§ **Data listing**

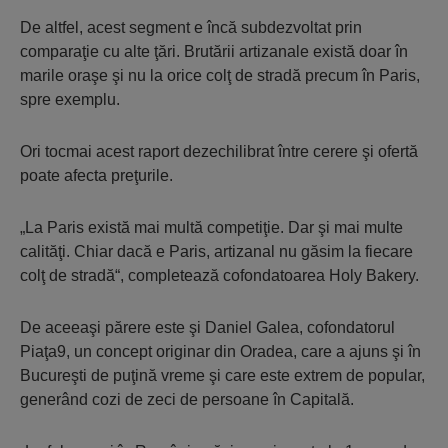
De altfel, acest segment e încă subdezvoltat prin
comparaţie cu alte ţări. Brutării artizanale există doar în
marile oraşe şi nu la orice colţ de stradă precum în Paris,
spre exemplu.
Ori tocmai acest raport dezechilibrat între cerere şi ofertă
poate afecta preţurile.
„La Paris există mai multă competiţie. Dar şi mai multe
calităţi. Chiar dacă e Paris, artizanal nu găsim la fiecare
colţ de stradă“, completează cofondatoarea Holy Bakery.
De aceeaşi părere este şi Daniel Galea, cofondatorul
Piaţa9, un concept originar din Oradea, care a ajuns şi în
Bucureşti de puţină vreme şi care este extrem de popular,
generând cozi de zeci de persoane în Capitală.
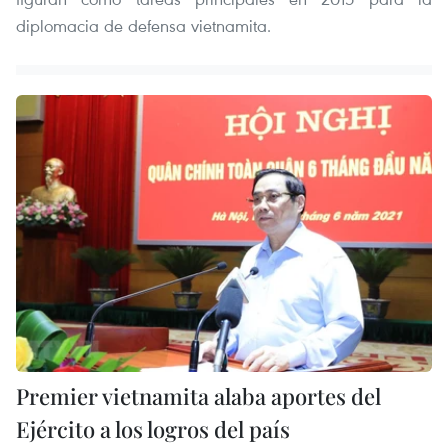
diplomacia de defensa vietnamita.
Premier vietnamita alaba aportes del
Ejército a los logros del país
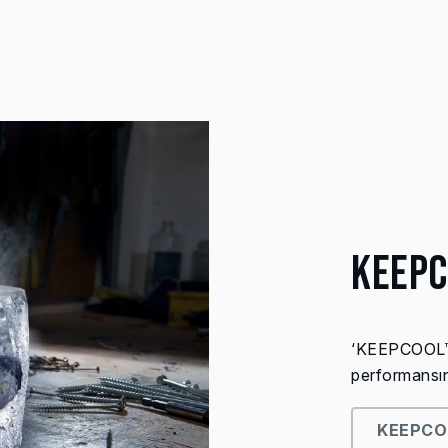
KEEP
‘KEEPCOOL™’ 
performansını 
KEEPCO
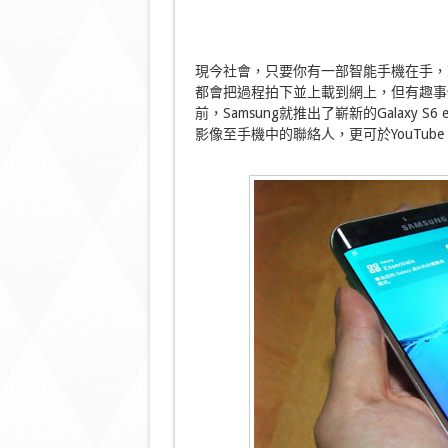
現今社會，只要你有一部智能手機在手，
都會把過程拍下並上載到網上，但有趣事
前，Samsung就推出了嶄新的Galaxy
影像至手機中的聯絡人，更可於YouTube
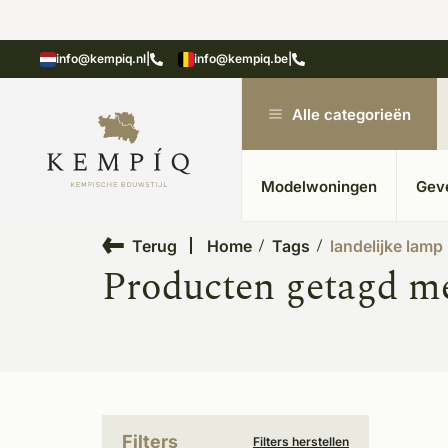
showroom in Kesteren
Unieke materialen in kempische
info@kempiq.nl
|
info@kempiq.be
|
Alle categorieën
Modelwoningen
Gev
Terug
Home
Tags
landelijke lamp
Producten getagd me
Filters
Filters herstellen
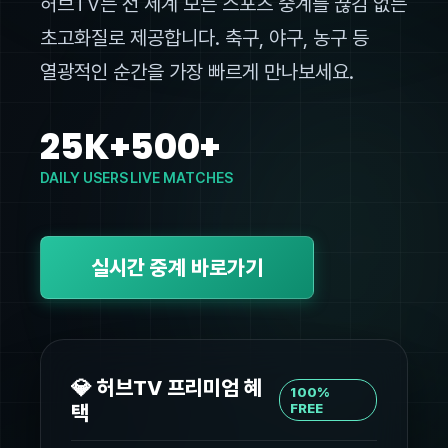
허브TV는 전 세계 모든 스포츠 중계를 끊김 없는
초고화질로 제공합니다. 축구, 야구, 농구 등
열광적인 순간을 가장 빠르게 만나보세요.
25K+
500+
DAILY USERS
LIVE MATCHES
실시간 중계 바로가기
💎 허브TV 프리미엄 혜
100%
택
FREE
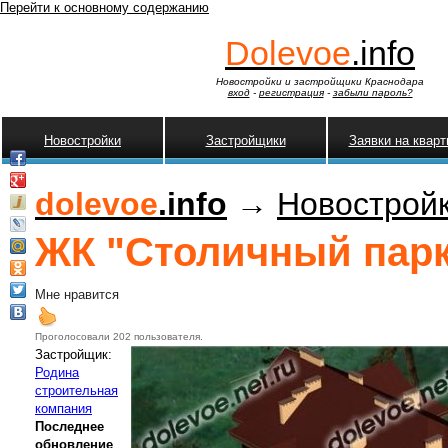
Перейти к основному содержанию
Dolevoe
.info
Новостройки и застройщики Краснодара
вход
-
регистрация
-
забыли пароль?
Новостройки
Застройщики
Заявки на квар
dolevoe
.info
→
Новострой
ЖК "Столичный парк"
Мне нравится
Проголосовали 202 пользователя.
Застройщик:
Родина
строительная
компания
Последнее
обновление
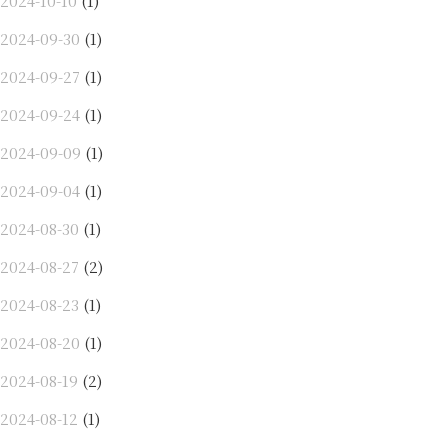
2024-10-10
(1)
2024-09-30
(1)
2024-09-27
(1)
2024-09-24
(1)
2024-09-09
(1)
2024-09-04
(1)
2024-08-30
(1)
2024-08-27
(2)
2024-08-23
(1)
2024-08-20
(1)
2024-08-19
(2)
2024-08-12
(1)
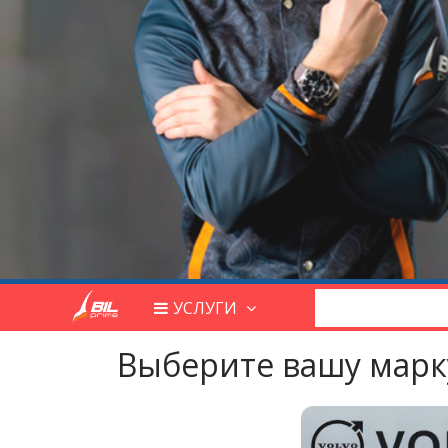
УСЛУГИ
Выберите вашу марк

§ **What is being asked**
What you give back should be exactly the lines from the top of the data above down to and including the line with "poate afecta preţurile.", minus any pictures.

§ **Answer to the exercise**
De altfel, acest segment e încă subdezvoltat prin
comparaţie cu alte ţări. Brutării artizanale există doar în
marile oraşe şi nu la orice colţ de stradă precum în Paris,
spre exemplu.
Ori tocmai acest raport dezechilibrat între cerere şi ofertă
poate afecta preţurile.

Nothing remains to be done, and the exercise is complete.